National Review’s editors make sense in cautioning Rick Santorum to watch his mouth. Excerpt: But the press has not had to invent controversial remarks by Santorum, who has supplied them himself. He has said that Satan is undermining America, in part by corrupting mainline Protestantism; that liberal versions of Christianity are distortions of the creed; […]

National Review’s editors make sense in cautioning Rick Santorum to watch his mouth. Excerpt:

But the press has not had to invent controversial remarks by Santorum, who has supplied them himself. He has said that Satan is undermining America, in part by corrupting mainline Protestantism; that liberal versions of Christianity are distortions of the creed; that as president he would speak out against birth control, and that states should be free to prohibit it; and that John McCain “doesn’t have any” religious views.

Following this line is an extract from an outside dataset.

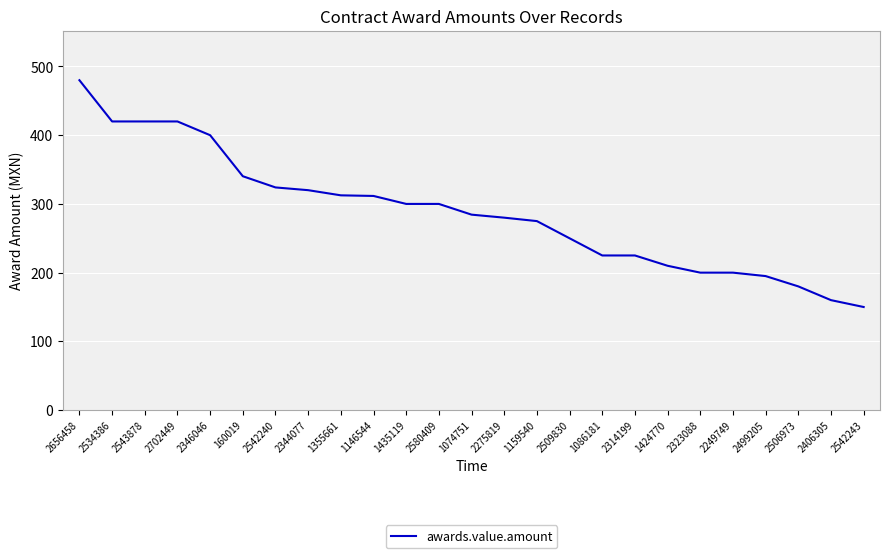

What is the greatest value displayed?

480.0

Some of his comments are indefensible, and even some of Santorum’s defensible assertions would have been better left to someone else — someone not seeking the presidency — to say. Santorum’s remarks about Senator McCain were unwise and uncharitable. Nor do we need political leaders to share their theological judgments about the various denominations that call themselves Christian. There is no good reason for a prospective president to pledge to lecture Americans about contraception.

Social conservatives have an understandable and mostly laudable impulse to defend Santorum. He is one of us, he has fought for our causes, and he has the political scars to prove it. Santorum is not one of those Republicans about whom Richard Brookhiser once remarked, “In their hearts they know they’re wrong.” He seems serenely confident that with enough time he can change anyone’s mind on the issues. But he has not always shown that he knows how to pick his battles wisely, or that he understands that voters want a president with a suitably modest conception of a president’s proper role in national life.

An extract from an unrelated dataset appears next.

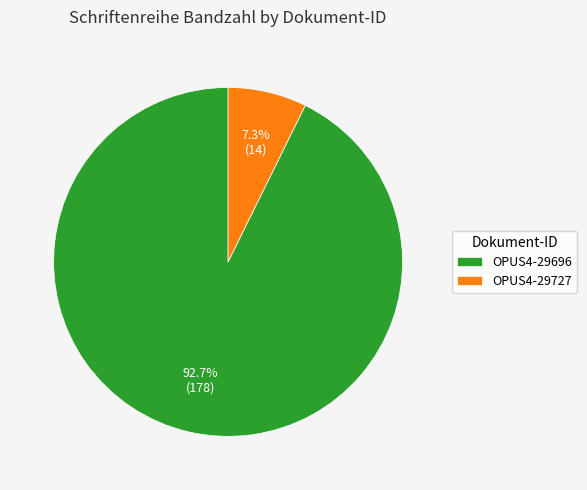

Rank the categories by value from lowest to highest.

OPUS4-29727, OPUS4-29696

This points to the thing that troubles me most about Rick Santorum: his temperament, and the cast of his mind. I think he’s dangerous on foreign policy, as I’ve said, though as a social conservative, I share many of his views. A truly conservative temperament, though, relies on innate prudence to resist ideology. This is something that eludes Santorum. It’s a fine, fuzzy line between having convictions and being an ideologue. Santorum doesn’t indicate that he knows where that line is, or that there even is a line.